Tuesday, November 06, 2007

Is this true?

The BBC's Newsnight had a lighthearted piece on "Stella Artois" last night.

I stopped drinking Stella several years ago as it would reliably leave me with the most terrible headaches the next morning. They felt different to the muzziness one might ordinarily suffer from after drinking too much and I didn't like it.

However, that wasn't really the point of this posting...

One of the interviewees in the piece was an anthropologist and she made a remarkable claim. She suggested that, when offered a drink that somebody thinks contains alcohol, they will subsequently act as if it did, even if it didn't. That doesn't sound credible.  Is it?

10 comments:

kyb said...

Definitely, to a degree.

What most people think of as drunk is a combination of acting as society and themselves expect them to act as well as the chemical effect. Except for laboratory conditions you can't easily separate the two.

It's part of the correlation/causation thing that defines humans. (alcohol correlates with a particular feeling, but it doesn't necessarily cause it).

It's all brain states anyway, and you can get into some pretty intoxicated brain states without the use of any intoxicants.

Richard Brown said...

@kyb - thanks.

There *has* to be a way to capitalise on this.

Imagine how much money one could save - and many adverse health effects could be avoided - if it were possible to leverage this phenomenon.

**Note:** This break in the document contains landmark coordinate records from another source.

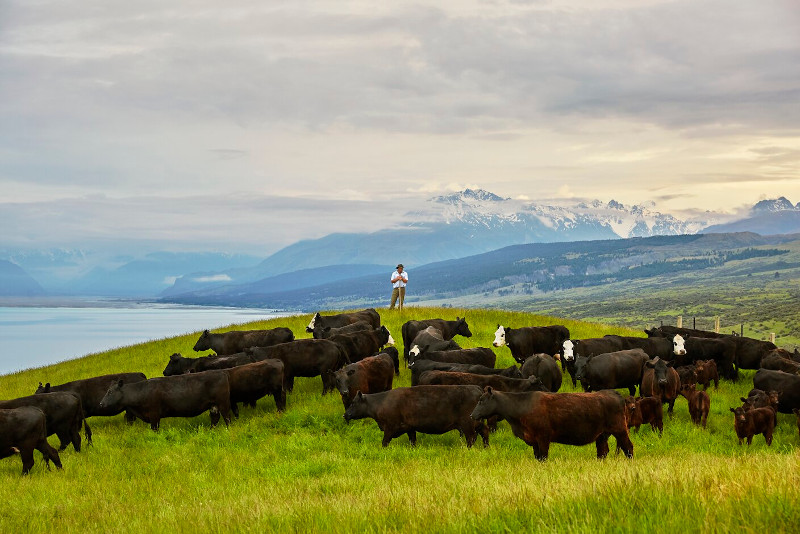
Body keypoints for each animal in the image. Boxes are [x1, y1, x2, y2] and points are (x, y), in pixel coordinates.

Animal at [98, 370, 233, 434]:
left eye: (110, 392)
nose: (101, 404)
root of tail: (221, 372)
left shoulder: (154, 414)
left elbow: (154, 429)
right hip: (213, 405)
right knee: (215, 419)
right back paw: (210, 431)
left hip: (223, 403)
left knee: (227, 418)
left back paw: (228, 430)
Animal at [344, 388, 488, 450]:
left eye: (353, 403)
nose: (345, 415)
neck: (381, 401)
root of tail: (478, 390)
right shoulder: (410, 428)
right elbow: (412, 441)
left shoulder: (390, 427)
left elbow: (384, 442)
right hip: (477, 422)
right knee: (484, 432)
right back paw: (486, 447)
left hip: (468, 423)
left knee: (471, 437)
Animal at [468, 388, 632, 462]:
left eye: (481, 400)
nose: (472, 415)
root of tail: (614, 393)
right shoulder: (533, 439)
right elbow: (537, 456)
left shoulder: (543, 437)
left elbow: (543, 456)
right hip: (602, 434)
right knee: (603, 451)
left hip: (620, 429)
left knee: (628, 447)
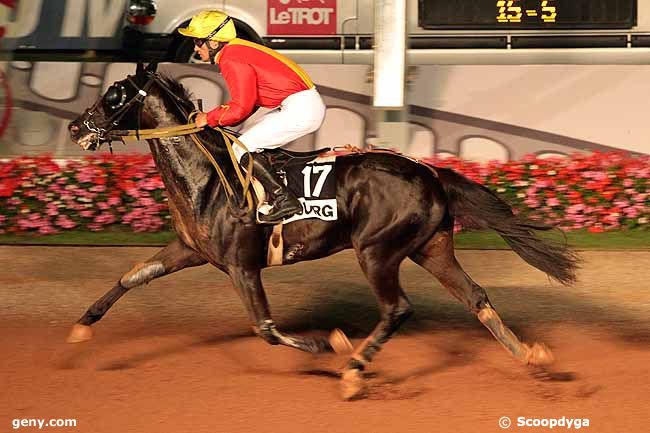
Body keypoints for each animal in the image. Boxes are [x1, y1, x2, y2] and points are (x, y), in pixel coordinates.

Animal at [67, 63, 576, 398]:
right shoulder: (189, 250)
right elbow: (132, 276)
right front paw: (81, 327)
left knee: (397, 308)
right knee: (475, 297)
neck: (208, 177)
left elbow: (265, 328)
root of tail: (430, 172)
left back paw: (352, 369)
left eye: (114, 96)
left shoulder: (242, 265)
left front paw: (326, 344)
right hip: (431, 248)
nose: (75, 127)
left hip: (377, 251)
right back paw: (531, 359)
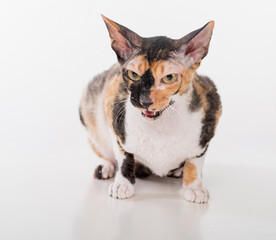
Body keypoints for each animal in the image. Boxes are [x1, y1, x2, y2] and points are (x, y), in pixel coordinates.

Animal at [80, 15, 222, 202]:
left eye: (169, 78)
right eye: (133, 75)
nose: (144, 101)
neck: (160, 126)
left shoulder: (211, 108)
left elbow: (195, 161)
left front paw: (194, 187)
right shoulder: (113, 108)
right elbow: (124, 155)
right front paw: (122, 184)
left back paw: (178, 171)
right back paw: (106, 166)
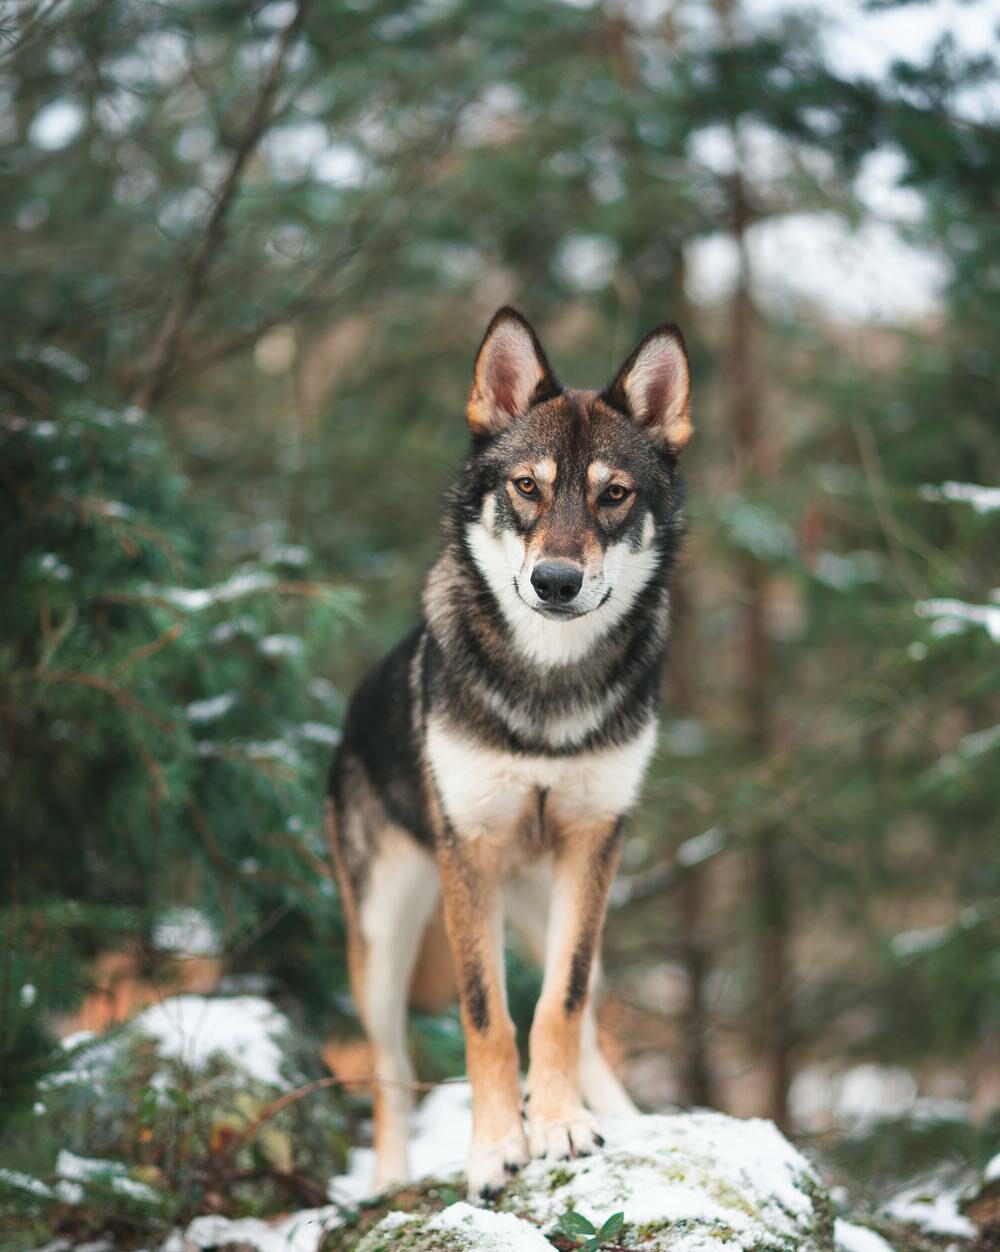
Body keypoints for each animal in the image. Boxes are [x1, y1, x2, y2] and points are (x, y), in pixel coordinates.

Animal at [325, 307, 690, 1196]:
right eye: (528, 487)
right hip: (383, 941)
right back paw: (387, 1182)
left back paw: (621, 1118)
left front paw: (559, 1128)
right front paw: (495, 1150)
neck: (547, 692)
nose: (557, 581)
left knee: (585, 1017)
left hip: (559, 901)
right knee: (389, 1072)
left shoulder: (595, 844)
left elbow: (558, 1006)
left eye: (614, 495)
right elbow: (486, 1017)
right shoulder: (473, 853)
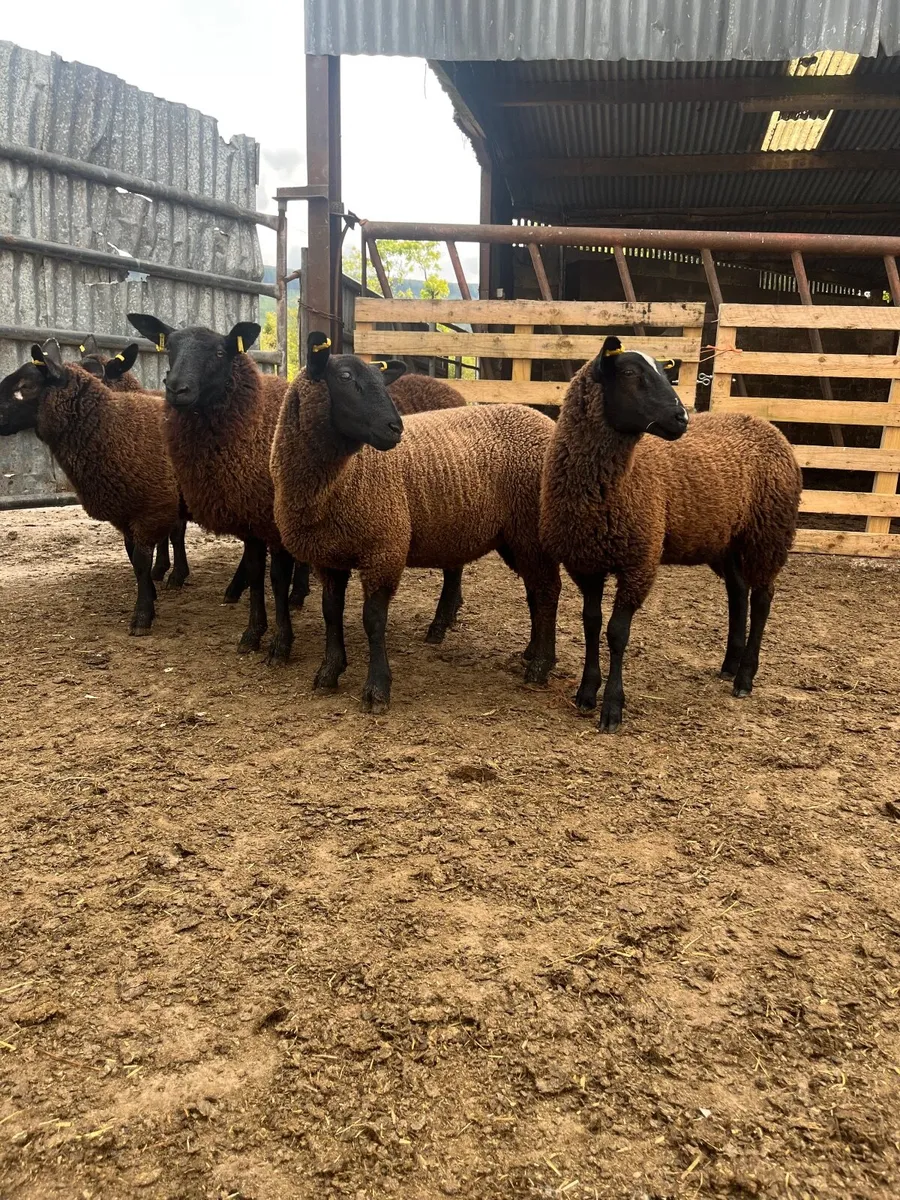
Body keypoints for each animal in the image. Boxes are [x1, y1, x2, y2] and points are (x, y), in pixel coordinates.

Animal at [0, 341, 185, 634]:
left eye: (26, 386)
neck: (114, 427)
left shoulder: (152, 508)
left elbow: (142, 561)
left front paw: (142, 616)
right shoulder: (126, 512)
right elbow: (133, 559)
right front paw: (150, 596)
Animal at [126, 313, 311, 663]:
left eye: (220, 353)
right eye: (169, 348)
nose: (176, 389)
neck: (254, 422)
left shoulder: (272, 521)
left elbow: (277, 579)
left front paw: (281, 644)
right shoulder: (250, 519)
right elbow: (255, 573)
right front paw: (252, 634)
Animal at [270, 333, 561, 714]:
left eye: (383, 382)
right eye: (345, 377)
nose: (395, 428)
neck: (343, 478)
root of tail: (543, 421)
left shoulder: (384, 547)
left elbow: (373, 620)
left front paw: (377, 689)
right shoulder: (327, 556)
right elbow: (331, 612)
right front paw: (328, 672)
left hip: (530, 529)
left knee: (548, 590)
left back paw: (540, 666)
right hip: (515, 536)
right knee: (536, 590)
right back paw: (533, 654)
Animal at [540, 335, 802, 733]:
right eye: (630, 373)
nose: (682, 418)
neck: (617, 482)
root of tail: (766, 425)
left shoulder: (640, 560)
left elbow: (617, 633)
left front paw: (612, 707)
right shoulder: (585, 562)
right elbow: (591, 623)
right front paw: (586, 692)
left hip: (768, 534)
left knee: (762, 599)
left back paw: (745, 678)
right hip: (726, 540)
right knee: (738, 592)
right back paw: (730, 665)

I guess the problem is that the magic only works if you *believe* the drink is alcoholic...

Matt Brubeck said...

I've actually seen videos of psychology studies where this effect was demonstrated: people eating and talking, getting louder and more animated while drinking non-alcholic beer (as long as they were in a group that thought the beer was alcoholic).

Anonymous said...

How about the reverse? I mean, if I think that beer is non-alcoholic...

Richard Brown said...

@matt - wow... how strange.

@rob - now, *that* is a good thought... I could enjoy a bottle of the nice Rioja on my rack without guilt every night

kyb said...
This comment has been removed by the author.
kyb said...

The selling of quack medicines and placebos is a prestigious occupation with a long and glorious tradition.

You might want to buy shares in alternative medicine or food supplement brands.

Also, I find this clip relevant, but that may be only because I actually have one of those toothbrushes.

Richard Brown said...

Love the clip :-)

Anonymous said...

I saw an item on TV some years ago where a young girl was taught self-hypnosis to make herself feel and act drunk and how to reverse it whenever she liked. She had some words to say to herself to make herself progressively more "drunk" and then another word to sober up. It appeared to work...

I tried to find a reference online but it was probably too long ago. But I did find this (i like the comment about backstreet mesmer-houses)
http://www.halfbakery.com/idea/Hypnotherapy_20Drug_20Usage

Richard Brown said...

"I saw an item on TV some years ago where a young girl was taught self-hypnosis to make herself feel and act drunk and how to reverse it whenever she liked. She had some words to say to herself to make herself progressively more "drunk" and then another word to sober up. It appeared to work..."

Excellent :-) Why isn't this stuff known more widely, I wonder?